Usually, a medical professional declares someone legally dead if they have stopped breathing, their heart has stopped beating, or brain activity has ceased due to the removal of life support.
But the philosophy behind cryonics is that we will one day have the ability to resuscitate these patients.
Breathing and blood circulation are restored immediately after legal death so that essential organs continue to function.
For that reason, cryonics patients are not considered dead. Instead, the term “cryopreserved” is used.
When does the process begin after death?
Ideally, the cryonics process should begin as soon as possible after the heart stops beating, usually around one or two minutes and certainly not more than fifteen.
If it takes longer, the process of restoration could pose more of a challenge.
That’s because any decay of the circulatory system can make it more difficult to circulate the chemicals necessary to prevent ice formation.
Can you use your life insurance to cover the costs?
The most affordable way to fund cryonic suspension is by purchasing a life insurance policy in which you name the cryonics facility as the primary beneficiary.

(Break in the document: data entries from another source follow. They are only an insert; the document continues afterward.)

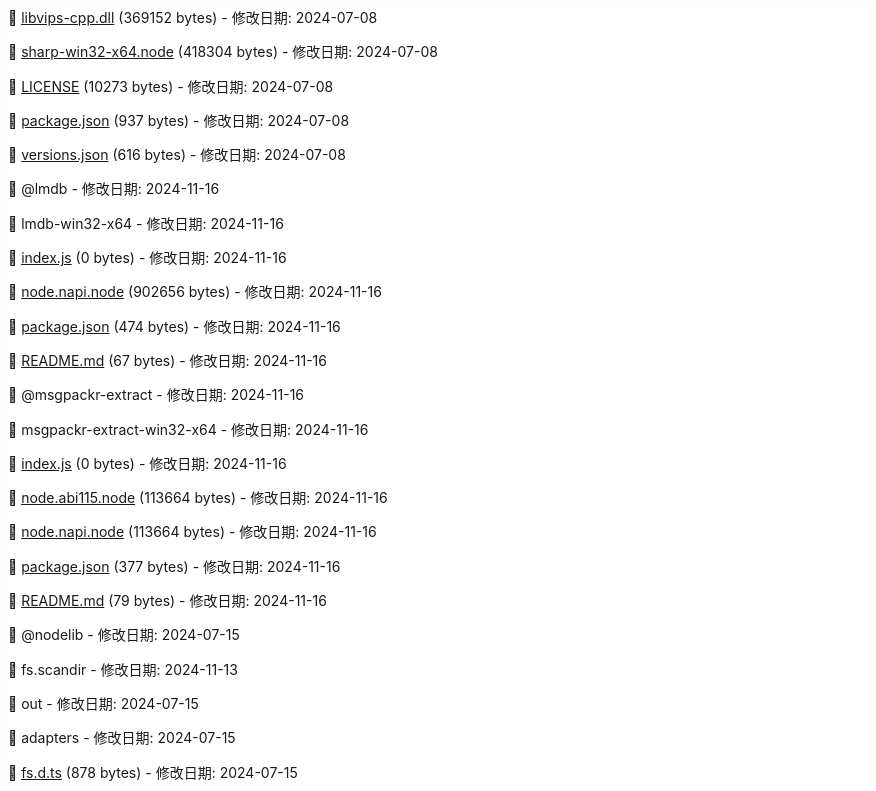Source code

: 📄 [libvips-cpp.dll](file:///D:/%E6%80%9D%E6%BA%90%E4%B8%BB%E5%BA%93/data/plugins/SACAssetsManager/node_modules/@img/sharp-win32-x64/lib/libvips-cpp.dll) (369152 bytes) - 修改日期: 2024-07-08

📄 [sharp-win32-x64.node](file:///D:/%E6%80%9D%E6%BA%90%E4%B8%BB%E5%BA%93/data/plugins/SACAssetsManager/node_modules/@img/sharp-win32-x64/lib/sharp-win32-x64.node) (418304 bytes) - 修改日期: 2024-07-08

📄 [LICENSE](file:///D:/%E6%80%9D%E6%BA%90%E4%B8%BB%E5%BA%93/data/plugins/SACAssetsManager/node_modules/@img/sharp-win32-x64/LICENSE) (10273 bytes) - 修改日期: 2024-07-08

📄 [package.json](file:///D:/%E6%80%9D%E6%BA%90%E4%B8%BB%E5%BA%93/data/plugins/SACAssetsManager/node_modules/@img/sharp-win32-x64/package.json) (937 bytes) - 修改日期: 2024-07-08

📄 [versions.json](file:///D:/%E6%80%9D%E6%BA%90%E4%B8%BB%E5%BA%93/data/plugins/SACAssetsManager/node_modules/@img/sharp-win32-x64/versions.json) (616 bytes) - 修改日期: 2024-07-08

📁 @lmdb - 修改日期: 2024-11-16

📁 lmdb-win32-x64 - 修改日期: 2024-11-16

📄 [index.js](file:///D:/%E6%80%9D%E6%BA%90%E4%B8%BB%E5%BA%93/data/plugins/SACAssetsManager/node_modules/@lmdb/lmdb-win32-x64/index.js) (0 bytes) - 修改日期: 2024-11-16

📄 [node.napi.node](file:///D:/%E6%80%9D%E6%BA%90%E4%B8%BB%E5%BA%93/data/plugins/SACAssetsManager/node_modules/@lmdb/lmdb-win32-x64/node.napi.node) (902656 bytes) - 修改日期: 2024-11-16

📄 [package.json](file:///D:/%E6%80%9D%E6%BA%90%E4%B8%BB%E5%BA%93/data/plugins/SACAssetsManager/node_modules/@lmdb/lmdb-win32-x64/package.json) (474 bytes) - 修改日期: 2024-11-16

📄 [README.md](file:///D:/%E6%80%9D%E6%BA%90%E4%B8%BB%E5%BA%93/data/plugins/SACAssetsManager/node_modules/@lmdb/lmdb-win32-x64/README.md) (67 bytes) - 修改日期: 2024-11-16

📁 @msgpackr-extract - 修改日期: 2024-11-16

📁 msgpackr-extract-win32-x64 - 修改日期: 2024-11-16

📄 [index.js](file:///D:/%E6%80%9D%E6%BA%90%E4%B8%BB%E5%BA%93/data/plugins/SACAssetsManager/node_modules/@msgpackr-extract/msgpackr-extract-win32-x64/index.js) (0 bytes) - 修改日期: 2024-11-16

📄 [node.abi115.node](file:///D:/%E6%80%9D%E6%BA%90%E4%B8%BB%E5%BA%93/data/plugins/SACAssetsManager/node_modules/@msgpackr-extract/msgpackr-extract-win32-x64/node.abi115.node) (113664 bytes) - 修改日期: 2024-11-16

📄 [node.napi.node](file:///D:/%E6%80%9D%E6%BA%90%E4%B8%BB%E5%BA%93/data/plugins/SACAssetsManager/node_modules/@msgpackr-extract/msgpackr-extract-win32-x64/node.napi.node) (113664 bytes) - 修改日期: 2024-11-16

📄 [package.json](file:///D:/%E6%80%9D%E6%BA%90%E4%B8%BB%E5%BA%93/data/plugins/SACAssetsManager/node_modules/@msgpackr-extract/msgpackr-extract-win32-x64/package.json) (377 bytes) - 修改日期: 2024-11-16

📄 [README.md](file:///D:/%E6%80%9D%E6%BA%90%E4%B8%BB%E5%BA%93/data/plugins/SACAssetsManager/node_modules/@msgpackr-extract/msgpackr-extract-win32-x64/README.md) (79 bytes) - 修改日期: 2024-11-16

📁 @nodelib - 修改日期: 2024-07-15

📁 fs.scandir - 修改日期: 2024-11-13

📁 out - 修改日期: 2024-07-15

📁 adapters - 修改日期: 2024-07-15

📄 [fs.d.ts](file:///D:/%E6%80%9D%E6%BA%90%E4%B8%BB%E5%BA%93/data/plugins/SACAssetsManager/node_modules/@nodelib/fs.scandir/out/adapters/fs.d.ts) (878 bytes) - 修改日期: 2024-07-15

To do this, you just have to purchase a life insurance policy in an amount sufficient to cover the cost of cryopreservation. Then you make a monthly payment.
Depending on your age and health, payments could be as little as just a few dollars a month.
What’s the chance of this working?
There is a lot of evidence to support the idea that cryonics may actually work someday.
Based on what we know about tissue regeneration and molecular repair, it seems likely that in the future, every patient will be able to fully recover from any injury.
However, it’s important to note that there are no guarantees about how much of the patient’s memory and personality can survive the cryonics process.
As of right now, most scientists concede that revival of cryonic patients’ remains a distant dream.
There are many scientific problems which must be solved before full resuscitation can become a reality.
Still, who knows? A lot can happen in a few decades.
50-100 years from now, maybe death as we know it will be obsolete thanks to this new science.